* **To do**
Return all lines in the material below that contain "powerfully".

* **Input for this task**
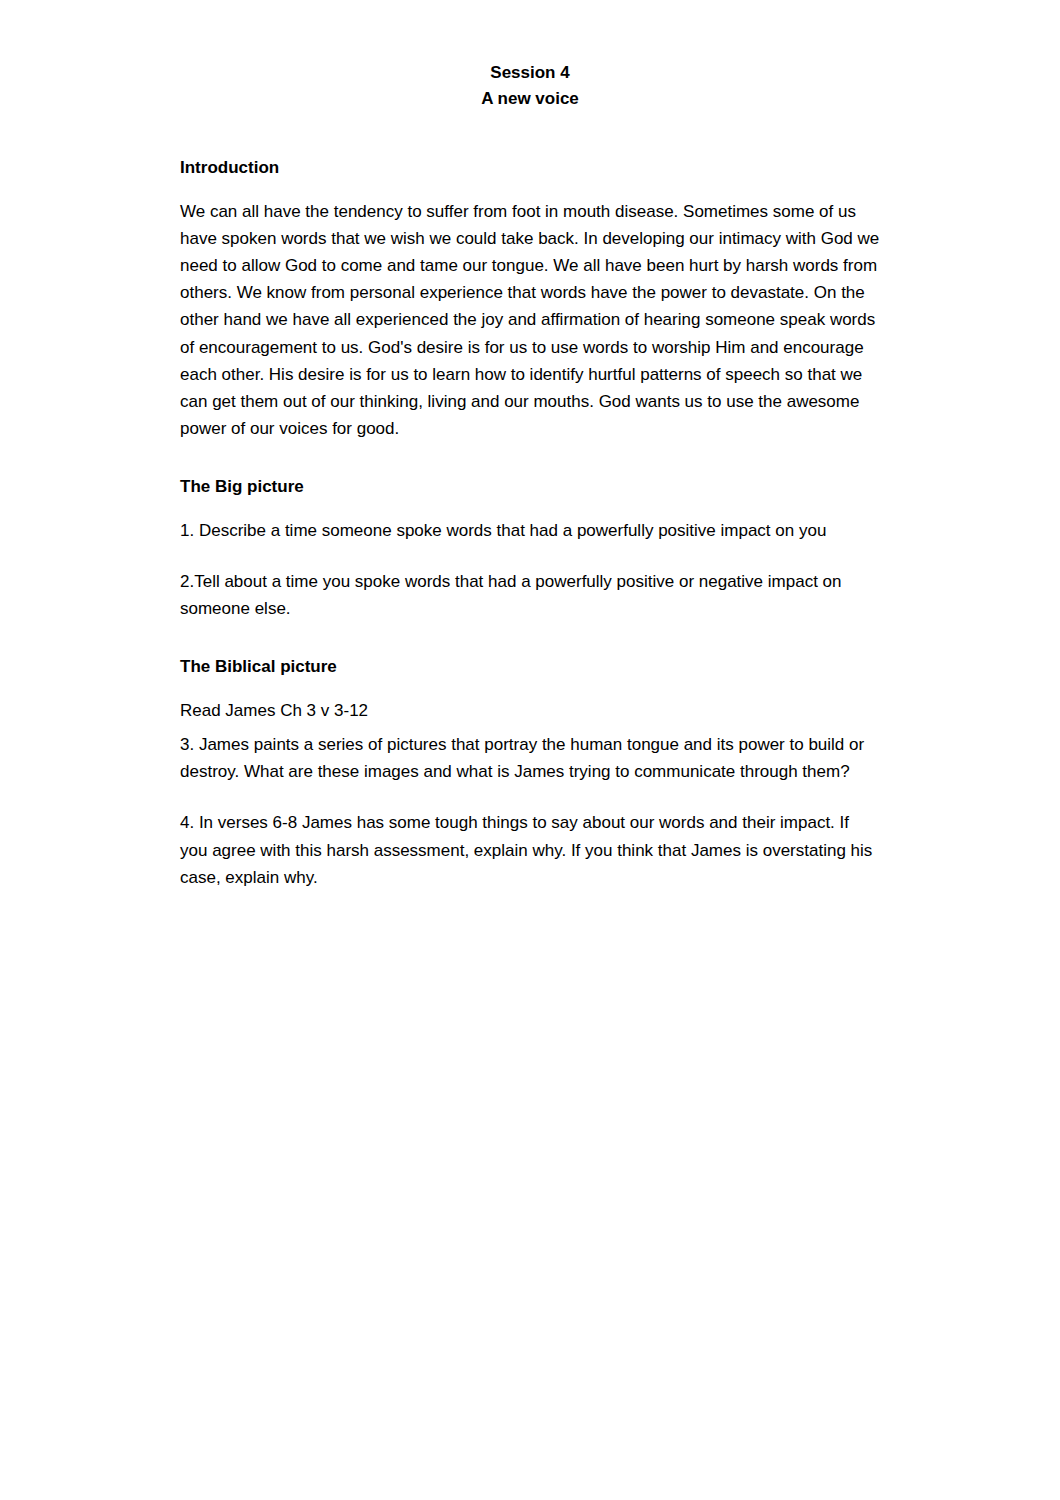Session 4
A new voice
Introduction
We can all have the tendency to suffer from foot in mouth disease. Sometimes some of us have spoken words that we wish we could take back. In developing our intimacy with God we need to allow God to come and tame our tongue. We all have been hurt by harsh words from others. We know from personal experience that words have the power to devastate. On the other hand we have all experienced the joy and affirmation of hearing someone speak words of encouragement to us. God's desire is for us to use words to worship Him and encourage each other. His desire is for us to learn how to identify hurtful patterns of speech so that we can get them out of our thinking, living and our mouths. God wants us to use the awesome power of our voices for good.
The Big picture
1. Describe a time someone spoke words that had a powerfully positive impact on you
2.Tell about a time you spoke words that had a powerfully positive or negative impact on someone else.
The Biblical picture
Read James Ch 3 v 3-12
3. James paints a series of pictures that portray the human tongue and its power to build or destroy. What are these images and what is James trying to communicate through them?
4. In verses 6-8 James has some tough things to say about our words and their impact. If you agree with this harsh assessment, explain why. If you think that James is overstating his case, explain why.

* **Problem solution**
1. Describe a time someone spoke words that had a powerfully positive impact on you
2.Tell about a time you spoke words that had a powerfully positive or negative impact on someone else.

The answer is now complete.